Would you give us a quick description of your new job?
Most of my energies are directed at ensuring that the University continues to build upon its wonderful academic reputation, enriching its academic programs and its faculty through administrative and support processes that are as beneficial to students and faculty as possible. I see my role as working alongside the vice presidents to serve the president and the University through collaboration and consensus building.
What are some of the first things you plan to do?
My first goal is to meet with as many people as I can—the deans, the vice presidents, faculty, students, staff, administrators—and develop strong personal relationships and good working relationships. I want to understand what is important to others, and not make initial decisions without conferring as widely and broadly as possible. And listen intently. Listen very carefully. My second goal is to set priorities for the academic community in concert with the deans, faculty and staff.
Will new research initiatives be an important part of Fordham’s future?
Very definitely. Fordham has an outstanding reputation, a wonderful track record. I’d like to see faculty and students continue to be engaged in research in all fields in ways that benefit students, faculty and the community. Research encompasses so much of what we do, and it’s so much a part of what an educational institution is in a global environment.

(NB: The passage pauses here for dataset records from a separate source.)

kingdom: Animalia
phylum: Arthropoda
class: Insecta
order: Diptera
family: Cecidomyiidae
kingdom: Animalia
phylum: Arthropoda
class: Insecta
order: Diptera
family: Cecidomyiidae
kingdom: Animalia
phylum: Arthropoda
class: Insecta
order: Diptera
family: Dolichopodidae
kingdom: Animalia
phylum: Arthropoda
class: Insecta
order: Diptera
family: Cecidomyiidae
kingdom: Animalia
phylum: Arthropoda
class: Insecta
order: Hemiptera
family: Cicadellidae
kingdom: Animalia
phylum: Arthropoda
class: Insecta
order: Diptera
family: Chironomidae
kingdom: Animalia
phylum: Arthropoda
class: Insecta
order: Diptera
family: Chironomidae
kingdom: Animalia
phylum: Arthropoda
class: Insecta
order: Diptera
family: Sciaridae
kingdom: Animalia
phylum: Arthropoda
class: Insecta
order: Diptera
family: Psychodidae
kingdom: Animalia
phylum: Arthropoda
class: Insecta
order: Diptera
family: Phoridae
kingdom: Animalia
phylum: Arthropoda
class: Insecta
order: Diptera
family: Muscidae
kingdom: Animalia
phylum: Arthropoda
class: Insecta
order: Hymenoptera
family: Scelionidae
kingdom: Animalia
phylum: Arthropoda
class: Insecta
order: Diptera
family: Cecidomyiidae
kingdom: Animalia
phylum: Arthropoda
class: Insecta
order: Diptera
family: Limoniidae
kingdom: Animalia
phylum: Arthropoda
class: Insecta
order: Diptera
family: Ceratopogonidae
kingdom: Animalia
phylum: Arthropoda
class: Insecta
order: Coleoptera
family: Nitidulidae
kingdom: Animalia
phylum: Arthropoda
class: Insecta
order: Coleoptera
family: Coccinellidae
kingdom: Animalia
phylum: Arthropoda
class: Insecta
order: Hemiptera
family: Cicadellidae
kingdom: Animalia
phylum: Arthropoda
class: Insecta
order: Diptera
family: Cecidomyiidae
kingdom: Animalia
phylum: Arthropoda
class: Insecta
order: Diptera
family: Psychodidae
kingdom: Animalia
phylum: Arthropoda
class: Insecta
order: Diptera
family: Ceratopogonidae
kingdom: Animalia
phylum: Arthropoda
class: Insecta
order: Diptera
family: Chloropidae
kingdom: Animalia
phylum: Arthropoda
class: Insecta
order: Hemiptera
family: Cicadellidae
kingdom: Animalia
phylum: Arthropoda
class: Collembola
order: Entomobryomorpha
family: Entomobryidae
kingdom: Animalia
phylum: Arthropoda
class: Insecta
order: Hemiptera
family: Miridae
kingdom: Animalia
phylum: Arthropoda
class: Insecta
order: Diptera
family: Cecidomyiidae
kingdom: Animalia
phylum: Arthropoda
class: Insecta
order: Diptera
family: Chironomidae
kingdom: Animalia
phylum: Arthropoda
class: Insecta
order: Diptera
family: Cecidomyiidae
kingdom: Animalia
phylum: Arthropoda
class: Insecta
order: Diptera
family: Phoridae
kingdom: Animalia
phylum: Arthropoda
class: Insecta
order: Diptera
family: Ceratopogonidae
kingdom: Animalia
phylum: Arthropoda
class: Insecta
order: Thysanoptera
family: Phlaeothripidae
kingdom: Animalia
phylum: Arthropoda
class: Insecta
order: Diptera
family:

What is your take on the relationship between science and religion?
I’ve always seen science and religion as complementary. My own scientific and religious backgrounds have enhanced each other, and I think informed discussions between theologians and scientists play a critical role in the shaping of ideas.
What attracted you to Fordham?
Father McShane, his energy and his vision—the sense that Fordham is at a stage where there are wonderful opportunities, given the internationalization of higher education. Fordham is as well positioned as any university in the country, perhaps in the world, to continue to benefit from that. And it’s a premier Jesuit university. I was attracted by the history of Fordham and the future, the potential it has. I also know for certain that I will love the excitement and the intensity of New York.
Do you plan to bring to Fordham any of the success that the
Gonzaga men’s basketball team has had?
Wouldn’t that be good! Let me put it this way: Whatever I can do to help.
Gonzaga basketball has been exciting, but I’m really looking forward to my new role at Fordham.